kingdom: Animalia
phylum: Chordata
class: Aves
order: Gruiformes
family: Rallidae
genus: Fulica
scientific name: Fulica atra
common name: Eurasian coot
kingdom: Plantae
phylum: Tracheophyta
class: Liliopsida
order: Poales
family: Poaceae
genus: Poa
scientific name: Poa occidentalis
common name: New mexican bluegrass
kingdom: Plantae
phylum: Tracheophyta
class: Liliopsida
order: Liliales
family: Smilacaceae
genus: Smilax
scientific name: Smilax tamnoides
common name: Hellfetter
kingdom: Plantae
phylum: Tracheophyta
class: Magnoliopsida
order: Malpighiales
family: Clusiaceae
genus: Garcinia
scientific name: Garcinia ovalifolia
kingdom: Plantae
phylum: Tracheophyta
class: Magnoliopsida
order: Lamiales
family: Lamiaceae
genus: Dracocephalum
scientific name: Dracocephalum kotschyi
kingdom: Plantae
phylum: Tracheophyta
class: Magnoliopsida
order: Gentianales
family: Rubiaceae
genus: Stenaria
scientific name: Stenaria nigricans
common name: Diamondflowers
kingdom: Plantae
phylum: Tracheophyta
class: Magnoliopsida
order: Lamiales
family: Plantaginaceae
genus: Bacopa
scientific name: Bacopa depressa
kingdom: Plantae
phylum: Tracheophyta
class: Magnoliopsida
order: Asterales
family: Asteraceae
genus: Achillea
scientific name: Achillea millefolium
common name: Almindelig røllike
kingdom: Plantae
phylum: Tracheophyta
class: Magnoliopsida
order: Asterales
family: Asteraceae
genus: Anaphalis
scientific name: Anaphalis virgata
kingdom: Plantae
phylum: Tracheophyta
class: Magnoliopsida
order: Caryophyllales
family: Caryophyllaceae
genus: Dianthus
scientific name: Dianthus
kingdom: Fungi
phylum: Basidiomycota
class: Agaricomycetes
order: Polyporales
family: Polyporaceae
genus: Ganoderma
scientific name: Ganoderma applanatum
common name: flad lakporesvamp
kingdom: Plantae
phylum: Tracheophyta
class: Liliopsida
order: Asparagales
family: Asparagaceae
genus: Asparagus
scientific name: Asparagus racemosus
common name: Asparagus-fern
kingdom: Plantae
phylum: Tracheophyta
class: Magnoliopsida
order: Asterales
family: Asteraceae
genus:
________________________________________
Return every line from all the rows above, word for word.

kingdom: Animalia
phylum: Chordata
class: Aves
order: Gruiformes
family: Rallidae
genus: Fulica
scientific name: Fulica atra
common name: Eurasian coot
kingdom: Plantae
phylum: Tracheophyta
class: Liliopsida
order: Poales
family: Poaceae
genus: Poa
scientific name: Poa occidentalis
common name: New mexican bluegrass
kingdom: Plantae
phylum: Tracheophyta
class: Liliopsida
order: Liliales
family: Smilacaceae
genus: Smilax
scientific name: Smilax tamnoides
common name: Hellfetter
kingdom: Plantae
phylum: Tracheophyta
class: Magnoliopsida
order: Malpighiales
family: Clusiaceae
genus: Garcinia
scientific name: Garcinia ovalifolia
kingdom: Plantae
phylum: Tracheophyta
class: Magnoliopsida
order: Lamiales
family: Lamiaceae
genus: Dracocephalum
scientific name: Dracocephalum kotschyi
kingdom: Plantae
phylum: Tracheophyta
class: Magnoliopsida
order: Gentianales
family: Rubiaceae
genus: Stenaria
scientific name: Stenaria nigricans
common name: Diamondflowers
kingdom: Plantae
phylum: Tracheophyta
class: Magnoliopsida
order: Lamiales
family: Plantaginaceae
genus: Bacopa
scientific name: Bacopa depressa
kingdom: Plantae
phylum: Tracheophyta
class: Magnoliopsida
order: Asterales
family: Asteraceae
genus: Achillea
scientific name: Achillea millefolium
common name: Almindelig røllike
kingdom: Plantae
phylum: Tracheophyta
class: Magnoliopsida
order: Asterales
family: Asteraceae
genus: Anaphalis
scientific name: Anaphalis virgata
kingdom: Plantae
phylum: Tracheophyta
class: Magnoliopsida
order: Caryophyllales
family: Caryophyllaceae
genus: Dianthus
scientific name: Dianthus
kingdom: Fungi
phylum: Basidiomycota
class: Agaricomycetes
order: Polyporales
family: Polyporaceae
genus: Ganoderma
scientific name: Ganoderma applanatum
common name: flad lakporesvamp
kingdom: Plantae
phylum: Tracheophyta
class: Liliopsida
order: Asparagales
family: Asparagaceae
genus: Asparagus
scientific name: Asparagus racemosus
common name: Asparagus-fern
kingdom: Plantae
phylum: Tracheophyta
class: Magnoliopsida
order: Asterales
family: Asteraceae
genus:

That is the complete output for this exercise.